2.3.3.   Omschrijving van het project

Het project voorziet in twee soorten activiteiten:

a)

Het project zorgt voor de financiering van een studie over de huidige tendensen in ballistische raketten en over de dynamiek van de proliferatie ervan, alsook over programma's voor ruimtelanceervoertuigen, welke als discussienota kan worden voorgelegd tijdens de jaarlijkse vergadering van de ondertekenende staten. Bij het verrichten van deze studie zorgt de FRS ervoor dat er geen doublure van de werkzaamheden van de VN-GGE plaatsvindt.

b)

Het project voorziet in de financiering van workshops van deskundigen uit de ondertekenende en niet-ondertekenende staten, zowel van de gouvernementele als van de niet-gouvernementele sector. De workshops kunnen worden georganiseerd in de marge van de jaarlijkse vergaderingen. De resultaten kunnen als werkdocument worden voorgelegd aan de jaarlijkse vergadering van de ondertekenende staten. Tijdens de workshops komen de volgende onderwerpen aan bod:

Raakvlak tussen Haagse Gedragscode, MTCR, bilaterale en regionale regelingen voor vertrouwenwekkende maatregelen bij het nastreven van de non-proliferatie van raketten, alsook tussen de Haagse Gedragscode en het VN-bestel (AVVN).

Hoe kunnen de ondertekenende staten worden gemotiveerd zich te onderwerpen aan de programma's voor ballistische raketten en ruimtelanceervoertuigen?

3.   Duur

De totale geschatte duur van de uitvoering van de projecten bedraagt 24 maanden.

4.   In aanmerkingkomende staten

De in aanmerking komende staten van de projecten in het kader van dit besluit zijn ondertekenende en niet-ondertekenende staten van de Code.
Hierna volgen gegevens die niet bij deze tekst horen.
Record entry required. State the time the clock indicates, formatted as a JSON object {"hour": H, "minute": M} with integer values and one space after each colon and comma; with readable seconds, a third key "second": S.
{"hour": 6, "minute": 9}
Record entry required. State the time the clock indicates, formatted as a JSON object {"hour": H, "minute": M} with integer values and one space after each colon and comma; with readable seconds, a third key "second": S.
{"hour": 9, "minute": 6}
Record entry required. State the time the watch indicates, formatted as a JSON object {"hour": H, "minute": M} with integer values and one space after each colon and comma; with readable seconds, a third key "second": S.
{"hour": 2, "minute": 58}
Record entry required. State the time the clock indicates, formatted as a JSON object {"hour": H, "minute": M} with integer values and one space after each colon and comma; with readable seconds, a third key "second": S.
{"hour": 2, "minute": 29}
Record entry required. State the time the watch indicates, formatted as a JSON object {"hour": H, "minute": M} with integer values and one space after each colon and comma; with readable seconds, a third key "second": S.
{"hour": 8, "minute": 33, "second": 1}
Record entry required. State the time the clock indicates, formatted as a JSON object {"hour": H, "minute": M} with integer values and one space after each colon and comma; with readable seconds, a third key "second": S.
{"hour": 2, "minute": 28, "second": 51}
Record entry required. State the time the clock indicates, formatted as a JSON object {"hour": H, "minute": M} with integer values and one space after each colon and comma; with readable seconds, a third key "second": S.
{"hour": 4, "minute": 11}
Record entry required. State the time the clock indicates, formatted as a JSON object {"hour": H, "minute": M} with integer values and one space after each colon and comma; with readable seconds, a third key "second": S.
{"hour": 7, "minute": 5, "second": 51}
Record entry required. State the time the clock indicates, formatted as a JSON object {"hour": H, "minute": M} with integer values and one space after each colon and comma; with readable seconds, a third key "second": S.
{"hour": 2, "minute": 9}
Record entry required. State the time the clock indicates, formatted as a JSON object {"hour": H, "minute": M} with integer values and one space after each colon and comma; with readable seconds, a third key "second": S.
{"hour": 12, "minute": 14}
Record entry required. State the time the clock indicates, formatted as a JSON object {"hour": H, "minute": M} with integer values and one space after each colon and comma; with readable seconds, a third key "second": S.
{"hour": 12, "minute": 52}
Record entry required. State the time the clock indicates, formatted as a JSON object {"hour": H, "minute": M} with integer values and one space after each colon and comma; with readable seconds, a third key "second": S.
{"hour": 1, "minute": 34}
De definitieve keuze van de in aanmerkingkomende staten wordt gemaakt in onderling overleg tussen het uitvoeringsorgaan en het voorzitterschap, bijgestaan door de SG/HV, in nauw overleg met de lidstaten en de Commissie in het kader van de bevoegde Raadsinstantie. Het definitieve besluit wordt gebaseerd op voorstellen van het uitvoeringsorgaan overeenkomstig artikel 2, lid 2, van dit besluit.

5.   Uitvoeringsorgaan

De technische uitvoering van de projecten zal in handen zijn van de FRS. De projecten worden rechtstreeks uitgevoerd door personeel van de FRS of haar meewerkende partners, het Institute of Peace Research and Security Policy, de Universiteit van Hamburg en het Poolse Centrum voor Ruimteonderzoek in Warschau.

Het uitvoeringsorgaan zal de volgende documenten opstellen:

a)

driemaandelijkse verslagen over de uitvoering van de projecten;

b)

een eindverslag uiterlijk één maand na het einde van de uitvoering van de projecten.

De verslagen worden toegezonden aan het voorzitterschap, dat wordt bijgestaan door de SG/HV.

De FRS in Parijs zorgt ervoor dat de EU-bijdrage zichtbaar is in een mate die overeenstemt met haar omvang.

6.   Deelneming door derde partijen

De projecten worden volledig gefinancierd uit dit besluit. Deskundigen van de ondertekenende en niet-ondertekenende staten mogen als deelnemende derde partijen worden beschouwd. Zij zullen hun werkzaamheden verrichten volgens de standaardwerkwijze van de FRS in Parijs.